• [Exercices à réaliser]
a – Extrayez du décret, sans y rien changer, tout le passage qui va de « (2) Il s’applique » jusqu'à « de toute nature. ».
b – Rédigez la suite du décret sur le contrôle administratif des finances publiques à partir de l'endroit où il s'arrête.

• [Texte fourni]
▶

Décret n°2013/159 du 15 mai 2013

Le président de la République, décrète :

TITRE I :

Dispositions générales

Article 1er.- (1) Le présent décret fixe le régime particulier du contrôle administratif des finances publiques.
(2) Il s’applique à l’Etat, aux établissements publics administratifs, aux collectivités territoriales décentralisées, aux entreprises des secteurs public et parapublic, ainsi qu’aux entités privées ayant reçu une subvention, un aval, une caution ou une concession de l’Etat ou de toute autre personne morale de droit public.

(3) Il s’applique également à toute personne morale de droit privé bénéficiant d’un Appel à la générosité publique, sous réserve des dispositions prévues par des textes particuliers.

Article 2.- Au sens du présent décret, les définitions ci-après sont admises :
Contrôle administratif : activité permettant aux services spécialisés du pouvoir exécutif de s’assurer du respect de la régularité des opérations budgétaires, financières et du patrimoine de l’Etat, d’évaluer la performance des administrations et de prévenir les risques de toute nature.

Contrôle de régularité : activité permettant de s’assurer de la conformité des opérations budgétaires, financières, et de gestions du patrimoine de l’Etat aux lois et règlements en vigueur.

Contrôle de performance : activité permettant de s’assurer de la réalisation des objectifs avec efficacité, efficience et économie, sur la base d’indicateurs prédéfinis, après mise en œuvre des stratégies, des programmes et des actions de l’administration avec l’allocation conséquente des ressources publiques .

Audit : activité indépendante et objective qui donne à une organisation une assurance sur le degré de maîtrise de ses opérations, lui apporte ses conseils pour les améliorer, et contribue à créer de la valeur ajoutée. Il aide cette organisation à atteindre ses objectifs en évaluant, par une approche systématique et méthodique, ses processus de management des risques, de contrôle et de gouvernance, et en faisant des propositions pour renforcer leur efficacité.

L’audit est, soit interne lorsqu’il est effectué par un organe placé dans l’organigramme d’une administration mais jouissant d’une indépendance fonctionnelle vis-à-vis du service audité, soit externe lorsqu’il est effectué par une autorité extérieure à l’administration l’ayant prescrit.

Article 3.- (1) Le contrôle administratif est exercé par les services spécialisés compétents du pouvoir exécutif.

◀

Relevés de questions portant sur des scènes
▶

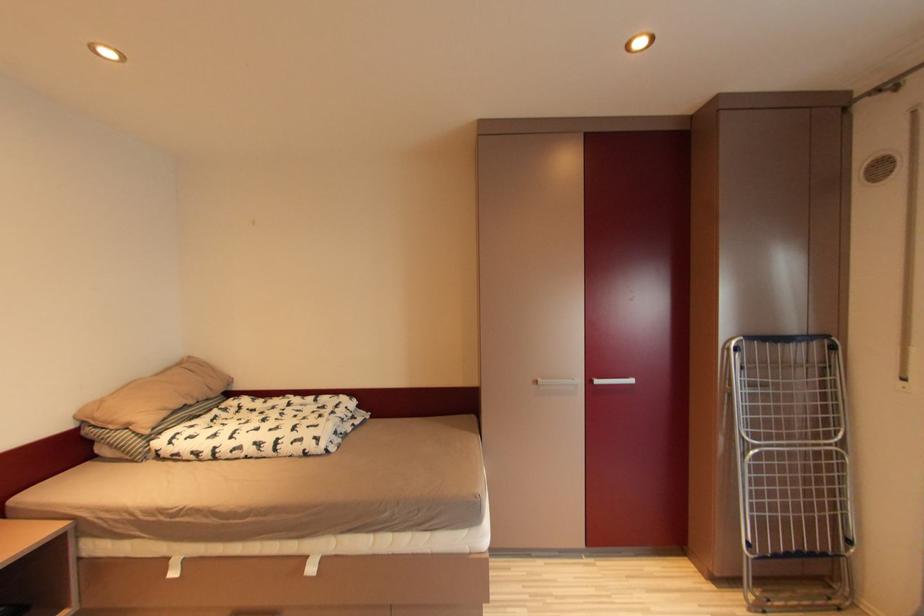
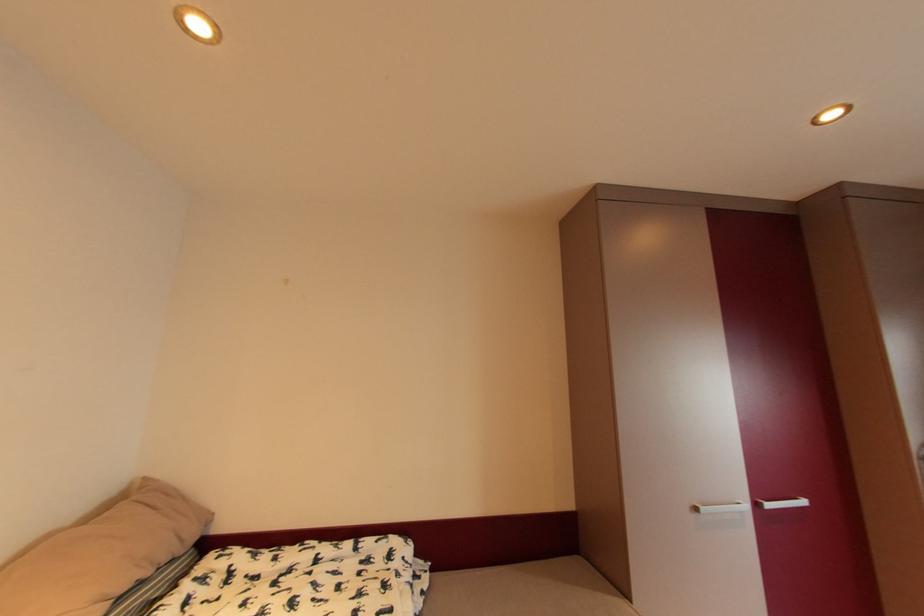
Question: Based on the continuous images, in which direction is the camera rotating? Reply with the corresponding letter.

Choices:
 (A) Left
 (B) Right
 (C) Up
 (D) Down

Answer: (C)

◀

• [Réponses attendues]
a –
(2) Il s’applique à l’Etat, aux établissements publics administratifs, aux collectivités territoriales décentralisées, aux entreprises des secteurs public et parapublic, ainsi qu’aux entités privées ayant reçu une subvention, un aval, une caution ou une concession de l’Etat ou de toute autre personne morale de droit public.

(3) Il s’applique également à toute personne morale de droit privé bénéficiant d’un Appel à la générosité publique, sous réserve des dispositions prévues par des textes particuliers.

Article 2.- Au sens du présent décret, les définitions ci-après sont admises :
Contrôle administratif : activité permettant aux services spécialisés du pouvoir exécutif de s’assurer du respect de la régularité des opérations budgétaires, financières et du patrimoine de l’Etat, d’évaluer la performance des administrations et de prévenir les risques de toute nature.

b –
(2) Les services visés à l’alinéa 1 ci-dessus peuvent être internes ou externes à la structure contrôlée.

Article 4.- Le contrôle administratif s’effectue soit a priori, soit concomitamment à l’exécution de l’activité contrôlée, soit à posteriori. Il peut être inopiné, sur place ou sur pièces.

Article 5.- (1) Le contrôle administratif peut revêtir la forme d’un contrôle hiérarchique, d’un contrôle de tutelle ou d’un contrôle financier.

(2) Des textes particuliers organisent chacune des formes de contrôle visées à l’alinéa 1 ci-dessus.

Article 6.- Le contrôle administratif comprend :

– Le contrôle de régularité ;

– Le contrôle de performance ;

– Les missions d’audit spécifique.

TITRE II

DU CONTENU ET DES MODALITÉS DU CONTRÔLE ADMINISTRATIF

Chapitre I

Du contrôle de régularité

Article 7.- Le contrôle de régularité couvre l’ensemble des opérations et des actes juridiques et comptables ayant une incidence économique et financière sur le budget de l’Etat ou des autres organismes tels que prévus à l’article 1er du présent décret.

Article 8.- (1) pour la préservation de la régularité des opérations et des actes juridiques et comptables, le contrôle consiste à vérifier :

– La conformité à la règlementation des projets d’actes juridiques y afférents ;

– La régularité de toutes opérations budgétaires et financières au moment du paiement.

(2) Dans le cadre de ses missions, l’autorité en charge du contrôle reçoit communication de tous documents ou renseignements nécessaires à appréciation de la régularité de l’opération contrôlé.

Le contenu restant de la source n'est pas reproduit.